Но как только ты пишешь критику, тебя не допускают в официальную систему распространения. А если пишешь, что в стране все хорошо и космические корабли бороздят просторы Большого театра, то кто тебя будет читать?
Валяешься тиражами в Союзпечати, а потом дети сдают тебя на макулатуру. Вот такой замкнутый круг. У того же Мартиновича постоянно проблемы с тем, что его куда-то не пустили. России мы тоже не интересны, потому что у них в издательском деле свои проблемы. Моя знакомая, редактор ЭКСМО, говорит, что их издательство вообще перестало заниматься новыми авторами. Есть пул из Акунина, Пелевина, Сорокина и Татьяны Толстой, а в остальном – проще еще раз переиздать Габриэль Гарсиа Маркеса. Плюс детские книги, на которых они выживают. Вкладывать деньги в новое имя, даже если писатель талантливый, не особенно интересно. Мол, пиарьте себя сами через фейсбук. Когда распиаритесь – приходите, мы вас опубликуем.
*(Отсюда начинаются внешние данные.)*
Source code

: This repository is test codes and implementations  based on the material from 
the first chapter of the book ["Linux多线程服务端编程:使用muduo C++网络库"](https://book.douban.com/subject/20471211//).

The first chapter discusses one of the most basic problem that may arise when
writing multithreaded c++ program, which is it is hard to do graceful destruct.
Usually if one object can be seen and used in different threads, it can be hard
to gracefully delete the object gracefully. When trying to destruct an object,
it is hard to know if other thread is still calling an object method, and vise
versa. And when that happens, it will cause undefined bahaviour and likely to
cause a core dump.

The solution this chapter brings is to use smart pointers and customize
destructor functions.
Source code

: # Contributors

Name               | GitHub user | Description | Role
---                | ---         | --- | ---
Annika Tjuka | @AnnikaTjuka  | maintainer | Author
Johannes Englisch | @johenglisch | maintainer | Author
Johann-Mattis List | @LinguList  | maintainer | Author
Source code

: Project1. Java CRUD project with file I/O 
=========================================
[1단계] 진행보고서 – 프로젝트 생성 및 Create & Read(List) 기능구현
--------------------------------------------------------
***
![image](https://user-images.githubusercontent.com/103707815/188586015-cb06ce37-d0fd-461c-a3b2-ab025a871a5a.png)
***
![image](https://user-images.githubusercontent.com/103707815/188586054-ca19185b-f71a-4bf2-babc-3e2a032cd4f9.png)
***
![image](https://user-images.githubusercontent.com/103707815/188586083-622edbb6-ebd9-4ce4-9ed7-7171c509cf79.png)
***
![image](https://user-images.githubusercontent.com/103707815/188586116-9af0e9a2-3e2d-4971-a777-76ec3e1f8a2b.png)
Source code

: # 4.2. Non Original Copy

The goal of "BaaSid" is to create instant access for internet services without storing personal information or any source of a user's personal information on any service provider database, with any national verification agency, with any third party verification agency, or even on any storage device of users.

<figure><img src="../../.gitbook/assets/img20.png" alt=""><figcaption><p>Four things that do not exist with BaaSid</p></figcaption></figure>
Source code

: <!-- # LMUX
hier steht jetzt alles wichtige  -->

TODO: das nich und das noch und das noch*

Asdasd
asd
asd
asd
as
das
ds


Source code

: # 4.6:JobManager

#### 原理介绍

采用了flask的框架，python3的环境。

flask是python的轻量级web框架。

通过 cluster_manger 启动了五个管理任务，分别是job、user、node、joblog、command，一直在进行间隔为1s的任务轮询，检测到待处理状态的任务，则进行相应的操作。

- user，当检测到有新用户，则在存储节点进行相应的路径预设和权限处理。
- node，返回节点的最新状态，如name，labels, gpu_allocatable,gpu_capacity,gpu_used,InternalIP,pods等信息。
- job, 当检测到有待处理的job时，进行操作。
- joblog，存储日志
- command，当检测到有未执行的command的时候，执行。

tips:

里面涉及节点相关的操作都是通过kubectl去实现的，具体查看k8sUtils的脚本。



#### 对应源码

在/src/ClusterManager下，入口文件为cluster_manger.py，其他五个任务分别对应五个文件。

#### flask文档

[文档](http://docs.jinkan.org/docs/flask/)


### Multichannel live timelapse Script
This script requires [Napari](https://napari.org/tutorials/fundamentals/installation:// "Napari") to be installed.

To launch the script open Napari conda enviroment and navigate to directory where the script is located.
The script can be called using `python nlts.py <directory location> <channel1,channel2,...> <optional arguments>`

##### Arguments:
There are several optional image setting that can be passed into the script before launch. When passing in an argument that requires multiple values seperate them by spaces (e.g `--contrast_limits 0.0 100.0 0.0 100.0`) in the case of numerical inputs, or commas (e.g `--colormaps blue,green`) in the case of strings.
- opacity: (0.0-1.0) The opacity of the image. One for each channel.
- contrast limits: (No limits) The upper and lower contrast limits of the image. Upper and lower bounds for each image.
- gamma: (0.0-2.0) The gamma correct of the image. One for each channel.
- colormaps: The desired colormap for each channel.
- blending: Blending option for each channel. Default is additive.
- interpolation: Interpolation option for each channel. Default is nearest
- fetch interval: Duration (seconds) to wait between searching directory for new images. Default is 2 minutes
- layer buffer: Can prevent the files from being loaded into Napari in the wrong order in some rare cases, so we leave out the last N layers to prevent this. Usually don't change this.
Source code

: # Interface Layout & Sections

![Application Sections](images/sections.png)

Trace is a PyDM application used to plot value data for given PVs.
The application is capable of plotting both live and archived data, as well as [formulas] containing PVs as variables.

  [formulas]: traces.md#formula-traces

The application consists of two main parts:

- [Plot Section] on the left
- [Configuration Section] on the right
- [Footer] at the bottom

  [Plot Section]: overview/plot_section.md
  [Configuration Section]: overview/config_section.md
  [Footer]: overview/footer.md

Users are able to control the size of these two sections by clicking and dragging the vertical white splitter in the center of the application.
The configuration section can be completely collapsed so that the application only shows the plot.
Помните, Сергей Минаев писал «Духлесс»? Вот эта моя знакомая приводила его в пример.
KYKY: Да, я помню 2007-2008 год. Растяжки с «Духлесс» висели над проспектом в Москве, и он от своего винного бизнеса все это финансировал. Занимался бизнесом и дружил с Бегбедером.
Н. Л.: Текст у него, конечно, странный, но он очень хорошо себя распиарил, а потому его издали каким-то заоблачным тиражом. А сейчас он ведущий на каком-то из каналов. Так вот, возвращаясь к теме: принести рукопись издателю и ждать, чтобы вас опубликовали, не приходится. Это даже от уровня писательского не зависит. Это как сделать поделку – корабль, который вставляется в бутылку. Сделал? Молодец, потратил время и силы. Но кому нужен корабль в бутылке? Поставь на полку и любуйся. Дорого, красиво.
KYKY: Коль уж про винный бизнес Минаева вспомнили – вам алкоголь писать помогает? Стивен Кинг признавался, что закидывался всем, чем можно.
Н. Л.: Не могу, несовместимые вещи. Не потому, что не пью. Я пью, но в данном случае мозг должен быть чистым. Ги де Мопассан запирался в комнате и шторы закрывал. Чарльз Диккенс уходил писать на кладбище – у каждого свои приемы. Понимаете, это как болезнь: не можешь не писать – не пиши. В моем случае это хорошая болезнь, как в старом анекдоте про Шостаковича. Ему привели мальчика и говорят: «Вот мальчик очень талантливый, классно на фортепиано играет». Мальчик сыграл, Шостаковича спрашивают: «Ну как?» – «Лучше, чем водку пить, – пусть играет». Вот со мной то же самое.